▸ **Text excerpt**:

This reminds me of Antirez's "Don't fall into the anti-AI hype" [0]

In a sentence: These foundation models are really good at optimizing these extremely high level, extremely well defined problem spaces (ie multiply matrices faster). In Antirez's case, it's "make Redis faster".

There have been two reactions: "Oh it would never work for me" and "I have seen months of my life accomplished in an hour", and I think they're both right. I think we should be excited for Antirez, (who has since been popping off [1]), and I think the rest of us should rest easy knowing that LLM's can't (and maybe were never meant to) tackle the tacit-knowledge-filled, human-system-centric, ambiguously-defined-problem-space jobs most mortals work.

[0] https://antirez.com/news/158 [1] https://antirez.com/news/164

>I think the rest of us should rest easy knowing that LLM's can't (and maybe were never meant to) tackle the tacit-knowledge-filled, human-system-centric, ambiguously-defined-problem-space jobs most mortals work

I don't believe that anymore, to be honest. Models are starting to get good at ambiguity. Claude Code now asks me when something is ambiguous. Soon, all meetings will be recorded, transcribed and stored in a well-indexed place for the agents to search when faced with ambiguity (free startup idea here!). If they can ask you now, they'll be able to search for the answers themselves once that's possible. In fact, they already do it now if you have a well-documented Notion/Confluence, it's just that nobody has.

▸ **What you need to do**:
[A] Answer these questions from the forum discussion about AI models, each in a few words:
(i) What parenthetical example of a well-defined problem space is given?
(ii) What two reactions does the first writer quote?
(iii) According to the reply, what does Claude Code now do when something is ambiguous?
[B] In the forum discussion about AI models, rewrite the paragraph beginning "There have been two reactions" in fewer words, keeping its main points.
[C] Write a further paragraph that picks up the forum discussion about AI models after its final sentence.

▸ **Listed entries**:
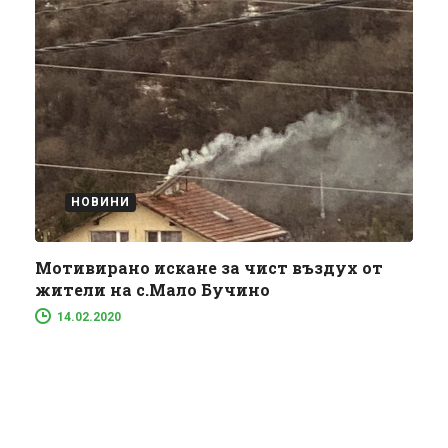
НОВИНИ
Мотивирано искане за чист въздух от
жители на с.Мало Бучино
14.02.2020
--
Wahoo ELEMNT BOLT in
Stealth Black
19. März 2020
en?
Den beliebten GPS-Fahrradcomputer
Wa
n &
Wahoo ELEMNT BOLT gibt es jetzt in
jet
==
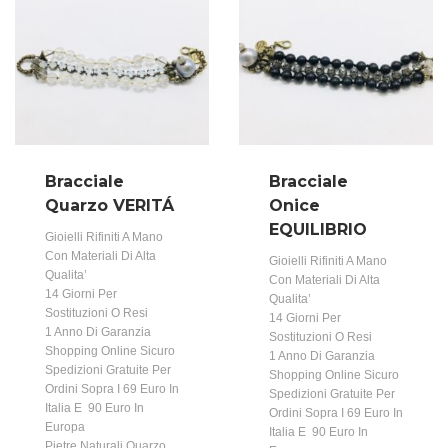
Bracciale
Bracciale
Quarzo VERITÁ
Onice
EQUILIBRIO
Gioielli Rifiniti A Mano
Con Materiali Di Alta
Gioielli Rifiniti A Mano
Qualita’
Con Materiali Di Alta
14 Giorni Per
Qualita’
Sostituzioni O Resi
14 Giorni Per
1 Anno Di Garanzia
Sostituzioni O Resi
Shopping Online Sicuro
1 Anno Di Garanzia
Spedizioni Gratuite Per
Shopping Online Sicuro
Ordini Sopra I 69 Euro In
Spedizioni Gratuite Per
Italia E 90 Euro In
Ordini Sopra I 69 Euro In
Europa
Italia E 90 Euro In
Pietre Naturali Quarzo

▸ **Exercise answers**:
[A]
(i) Multiplying matrices faster.
(ii) "Oh it would never work for me" and "I have seen months of my life accomplished in an hour."
(iii) It asks the user.

[B] People have reacted in two ways: some say it would never work for them, and others say months of work got done in an hour. The writer thinks both are right. We should be excited for Antirez, who has since been "popping off." The rest of us can rest easy, because LLMs can't tackle the tacit-knowledge-filled, human-system-centric, ambiguously defined jobs most people do, and maybe were never meant to.

[C]
It's probably harder to RL for "identify ambiguity" than RL'ing for performance algorithms, sure, but it's not impossible and it's in the works. It's just a matter of time now.

  • > Models are starting to get good at ambiguity

    That's fair, and something I've observed too. I wish I had written "the rest of us shouldn't freak out and quit software today".

    But here's another data point: At the biotech I work for, writing good code has never been the bottleneck. I actually told my boss that a paid Claude vs free subscription wouldn't be that much value because even if it took every piece of code or algorithm we've ever written and 10x-ed the hell out of them, we'd still be bottlenecked by the biology and physics which dictates that we wait 24 days for our histology assay pipeline.

    I have a hunch most fields outside of software are this way. And I'm personally not planning to quit anytime soon.

  • > Soon, all meetings will be recorded, transcribed and stored in a well-indexed place for the agents to search when faced with ambiguity (free startup idea here!)

    We were doing that over at Vowel a few years back, unfortunately it didn't pan out because you're competing directly against Zoom, Google Meet, Microsoft Teams, etc. They are all (slowly) catching up to where we were as a scrappy startup 4 years ago.

    It was truly game-changing to have all of your meetings in an easily searchable database. Even as a human.

  • Tacit knowledge is definitionally not recorded in any of these systems. This proposes to solve the problem of tacit knowledge by getting rid of it. It is not clear to me if that solution is either possible or desirable.

    • The labs are spending hundreds of millions of dollars hiring people doing many fairly random (but economically valuable) tasks to collect this tacit knowledge for RL.

      It works really well.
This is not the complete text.